> What is required: Find each line of the material that contains the string "date" and copy those lines out whole. Case matters.

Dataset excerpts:
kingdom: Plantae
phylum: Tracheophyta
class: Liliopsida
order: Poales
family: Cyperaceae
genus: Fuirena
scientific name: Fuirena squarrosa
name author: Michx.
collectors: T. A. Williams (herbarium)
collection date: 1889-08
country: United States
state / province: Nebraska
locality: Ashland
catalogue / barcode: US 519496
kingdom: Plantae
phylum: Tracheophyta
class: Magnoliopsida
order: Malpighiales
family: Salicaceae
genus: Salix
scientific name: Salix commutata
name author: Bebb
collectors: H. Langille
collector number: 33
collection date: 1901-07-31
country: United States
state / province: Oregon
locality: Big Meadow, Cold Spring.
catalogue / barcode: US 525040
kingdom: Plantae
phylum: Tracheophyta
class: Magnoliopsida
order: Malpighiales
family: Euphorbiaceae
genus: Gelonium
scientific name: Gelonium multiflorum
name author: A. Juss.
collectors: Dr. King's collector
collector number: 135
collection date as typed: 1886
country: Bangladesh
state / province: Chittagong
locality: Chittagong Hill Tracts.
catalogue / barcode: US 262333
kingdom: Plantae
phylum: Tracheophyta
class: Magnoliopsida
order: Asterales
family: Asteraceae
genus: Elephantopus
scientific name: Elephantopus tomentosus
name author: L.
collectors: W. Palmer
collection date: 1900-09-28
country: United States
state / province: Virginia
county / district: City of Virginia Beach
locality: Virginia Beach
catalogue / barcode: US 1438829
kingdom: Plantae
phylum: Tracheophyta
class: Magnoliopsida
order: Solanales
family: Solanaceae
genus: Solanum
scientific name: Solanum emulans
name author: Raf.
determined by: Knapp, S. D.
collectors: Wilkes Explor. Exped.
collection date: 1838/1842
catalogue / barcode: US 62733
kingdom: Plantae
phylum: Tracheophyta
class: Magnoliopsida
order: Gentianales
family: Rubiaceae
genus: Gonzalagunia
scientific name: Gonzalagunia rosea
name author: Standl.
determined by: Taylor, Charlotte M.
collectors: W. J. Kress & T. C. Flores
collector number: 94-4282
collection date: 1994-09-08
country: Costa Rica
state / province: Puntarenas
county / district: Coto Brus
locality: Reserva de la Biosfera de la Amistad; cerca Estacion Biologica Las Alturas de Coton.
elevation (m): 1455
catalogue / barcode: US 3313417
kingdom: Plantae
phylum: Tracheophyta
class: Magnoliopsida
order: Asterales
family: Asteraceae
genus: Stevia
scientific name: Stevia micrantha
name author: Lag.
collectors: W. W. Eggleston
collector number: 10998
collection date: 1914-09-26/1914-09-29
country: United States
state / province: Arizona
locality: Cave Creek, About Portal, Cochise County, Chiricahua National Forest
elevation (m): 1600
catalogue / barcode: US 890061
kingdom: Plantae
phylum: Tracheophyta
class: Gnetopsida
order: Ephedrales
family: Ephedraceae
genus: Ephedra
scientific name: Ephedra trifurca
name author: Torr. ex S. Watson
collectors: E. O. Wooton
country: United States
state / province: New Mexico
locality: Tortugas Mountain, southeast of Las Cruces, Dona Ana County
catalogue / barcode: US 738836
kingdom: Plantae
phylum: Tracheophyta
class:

> Answer to the task:
collection date: 1889-08
collection date: 1901-07-31
collection date as typed: 1886
collection date: 1900-09-28
collection date: 1838/1842
collection date: 1994-09-08
collection date: 1914-09-26/1914-09-29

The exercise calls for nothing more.